He said: “Listen, King Jehoshaphat and all who live in Judah and Jerusalem! This is what the LORD says to you: ‘Do not be afraid or discouraged because of this vast army. For the battle is not yours, but God’s….You will not have to fight this battle. Take up your positions; stand firm and see the deliverance the Lord will give you, Judah and Jerusalem. Do not be afraid; do not be discouraged. Go out to face them tomorrow, and the Lord will be with you…The fear of God came on all the surrounding kingdoms when they heard how the Lord had fought against the enemies of Israel.’” (2 Chronicles 20:15, 17, 29)
I decided to include all three references to fear in this installment because they apply to the same principle about fear: the battle is the Lord’s, not ours. He is saying that to me right now, specifically because I’m caught up in worrying about many things.
This is not a new lesson, but it is taking on new dimensions, so the Lord keeps repeating the same message: God is better at winning the victory and I need to be still.
Jehoshaphat had many opportunities to learn this lesson – to know that the Lord could be called upon in the times of trouble.
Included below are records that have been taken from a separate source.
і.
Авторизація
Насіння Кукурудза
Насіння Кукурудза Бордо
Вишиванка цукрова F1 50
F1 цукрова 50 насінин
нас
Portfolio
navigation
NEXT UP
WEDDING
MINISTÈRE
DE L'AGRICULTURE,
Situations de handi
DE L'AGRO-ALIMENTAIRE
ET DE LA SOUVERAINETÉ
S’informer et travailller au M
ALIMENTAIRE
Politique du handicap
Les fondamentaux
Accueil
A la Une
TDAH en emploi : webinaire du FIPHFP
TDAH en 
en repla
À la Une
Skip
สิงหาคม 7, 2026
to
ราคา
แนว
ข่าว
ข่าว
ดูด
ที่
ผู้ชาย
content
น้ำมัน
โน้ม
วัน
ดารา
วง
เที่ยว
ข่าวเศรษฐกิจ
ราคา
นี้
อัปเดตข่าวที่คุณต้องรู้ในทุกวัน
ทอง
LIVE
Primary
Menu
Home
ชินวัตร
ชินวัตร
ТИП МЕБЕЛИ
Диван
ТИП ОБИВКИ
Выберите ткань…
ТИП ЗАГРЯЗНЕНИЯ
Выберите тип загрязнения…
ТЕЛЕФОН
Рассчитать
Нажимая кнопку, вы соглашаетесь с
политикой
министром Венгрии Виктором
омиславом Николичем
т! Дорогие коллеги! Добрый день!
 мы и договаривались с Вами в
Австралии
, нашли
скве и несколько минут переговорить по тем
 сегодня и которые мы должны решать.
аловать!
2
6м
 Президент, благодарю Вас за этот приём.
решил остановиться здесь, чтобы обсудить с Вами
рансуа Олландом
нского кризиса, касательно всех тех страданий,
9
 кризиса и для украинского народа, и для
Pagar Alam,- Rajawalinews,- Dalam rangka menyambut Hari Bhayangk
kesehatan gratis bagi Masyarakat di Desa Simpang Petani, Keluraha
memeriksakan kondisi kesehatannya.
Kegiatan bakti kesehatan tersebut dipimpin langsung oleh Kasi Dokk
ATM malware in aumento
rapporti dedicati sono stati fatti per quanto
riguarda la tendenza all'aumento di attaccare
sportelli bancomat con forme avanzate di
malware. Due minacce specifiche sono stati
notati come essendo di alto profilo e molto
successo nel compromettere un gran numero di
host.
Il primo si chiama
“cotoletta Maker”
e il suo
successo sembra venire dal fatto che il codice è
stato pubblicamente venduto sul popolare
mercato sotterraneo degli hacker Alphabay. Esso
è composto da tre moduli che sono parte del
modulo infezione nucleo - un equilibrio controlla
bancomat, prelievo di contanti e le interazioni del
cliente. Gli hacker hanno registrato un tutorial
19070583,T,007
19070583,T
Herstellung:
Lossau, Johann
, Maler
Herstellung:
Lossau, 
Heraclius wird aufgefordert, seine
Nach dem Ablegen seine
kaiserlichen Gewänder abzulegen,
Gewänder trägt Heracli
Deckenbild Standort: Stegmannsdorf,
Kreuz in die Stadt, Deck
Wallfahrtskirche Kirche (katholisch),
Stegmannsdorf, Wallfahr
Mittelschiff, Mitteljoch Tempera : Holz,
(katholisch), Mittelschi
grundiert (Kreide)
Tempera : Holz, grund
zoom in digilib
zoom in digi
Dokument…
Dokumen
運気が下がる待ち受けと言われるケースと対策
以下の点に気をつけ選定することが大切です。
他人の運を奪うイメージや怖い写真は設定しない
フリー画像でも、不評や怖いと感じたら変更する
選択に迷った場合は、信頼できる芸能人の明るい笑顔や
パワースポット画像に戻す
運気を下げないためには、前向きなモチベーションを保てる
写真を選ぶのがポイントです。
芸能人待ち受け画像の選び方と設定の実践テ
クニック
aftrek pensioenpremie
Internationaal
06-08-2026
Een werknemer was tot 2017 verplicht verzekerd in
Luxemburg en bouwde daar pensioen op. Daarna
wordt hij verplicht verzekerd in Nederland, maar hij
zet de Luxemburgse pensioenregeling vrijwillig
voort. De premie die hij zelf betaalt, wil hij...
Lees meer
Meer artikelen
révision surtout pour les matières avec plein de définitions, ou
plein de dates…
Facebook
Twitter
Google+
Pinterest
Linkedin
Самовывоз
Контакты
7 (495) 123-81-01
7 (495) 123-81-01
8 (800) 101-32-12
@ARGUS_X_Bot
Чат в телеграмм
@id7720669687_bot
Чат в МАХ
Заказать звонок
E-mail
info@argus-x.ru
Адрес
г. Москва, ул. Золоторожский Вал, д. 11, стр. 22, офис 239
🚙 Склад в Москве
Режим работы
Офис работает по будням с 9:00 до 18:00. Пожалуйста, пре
I get hung up, not on God being faithful and trustworthy, but how the answers to my prayers will come about. I spend hours wandering the halls of my mind, which are cluttered with the baggage of anxiety. Instead of turning the details over to God as He commands, I leave them alone to fester, taking up space and growing bigger, till I can barely move without panic.
This is exactly the opposite reaction the Lord wants from me. He doesn’t want me sitting surrounded by “what-if’s” or “could-be’s.” He wants me standing firm in the confidence of my faith! I read the Message translation of Jeremiah 29:11 recently and the answer was so clear where God says:
I know what I am doing.
The Lord knows what He is doing. I do not. My freedom comes in trusting Him to work it out, not succumbing to my fear. God is not fazed by my issues, He has a plan and it is going to get done. His vision is clear and decisive. What stands in my way of peace is the willingness to hand over my mental baggage.
Even though I truly desire to see how the Lord is going to deliver me, He asks me to lay down the burden that comes with it. He asks me to hand Him the details and what-ifs, so I can live in the present reality of His love. I can keep trying to figure out the impossible, or I can have the mind of Christ. It’s a simple challenge – stew in the clutter or gain peace when I let Him take over. No doubt the answer will come and right on time too. But it is up to me how much space I make available to receive it.
If your mind is cluttered with worries, visualize handing them to the Lord one by one.
Dearest Lord – I am thankful that even though my heart is full of clutter, You are willing and able to help me clear it out. It is by the power of Your Holy Spirit that I can give my burdens to you and stand with courage against the problems I face. Help me to turn to You as I seek the answers and help me wait patiently to receive them, full of peace and empty of worry. In Jesus’ Name, Amen.